The Grandest Challenge charts the efforts of scientists, health organizations, businesses, and philanthropists to extend the frontiers of medicine and in particular the science of genomics beyond the Northern Hemisphere and into rural villages the world over. It turns out to be a particularly vexing problem.

Until recently, drug companies largely ignored the world’s poor: few new drugs were created to combat tropical diseases and TB. The needs of the developing world also were neglected by the Human Genome Project, one of the great health-care breakthroughs in history.

The good news, according to Daar and Singer, is that real progress has been made over the last decade, thanks in part to funding from organizations such as the Bill & Melinda Gates Foundation and efforts by pharmaceutical companies and governments to make drugs available at little or no cost. But the biggest advances are being seen at the local level, where innovation is winning the day.

An increasing number of biotech start-ups are setting up shop in developing countries, and VC firms are chasing them. In Hyderabad, India, for example, Shantha Biotechnics created clever culture-growing techniques that dropped the cost of a vaccine dose for hepatitis B from $20 to $1. “Close to consumers, they understand the local market and health-delivery infrastructure,” write Daar and Singer. “They have the potential to invent and develop drugs at far lower cost than northern biotechs can.”

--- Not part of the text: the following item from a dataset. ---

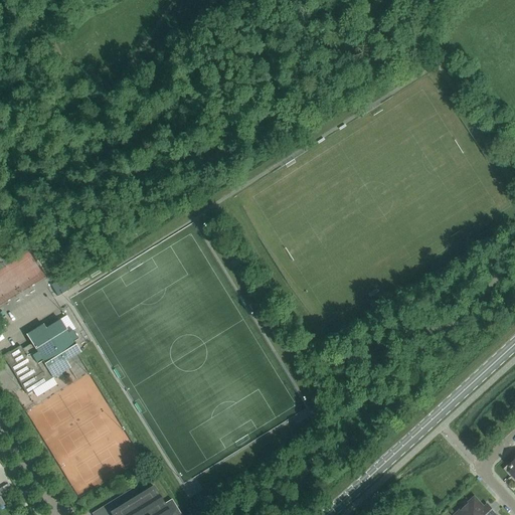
[(6,293),(44,283),(42,275),(30,259),(13,264),(1,273),(13,270),(15,278),(12,280),(15,283),(9,288),(5,283),(1,284),(0,284),(0,280),(0,281),(0,280),(0,282),(8,280),(6,273),(0,274),(0,305),(1,306),(10,298),(6,293)]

Meanwhile, funded efforts to address “grand challenge” questions are finally focusing on the health-care needs of the poor. Some teams, for example, are working on genetic modifications that would render the mosquito unable to transfer malaria. Those developments make Daar and Singer optimistic. “We contend that if we can answer these questions and overcome these obstacles, we can not only save lives, we can begin to imagine a new world.”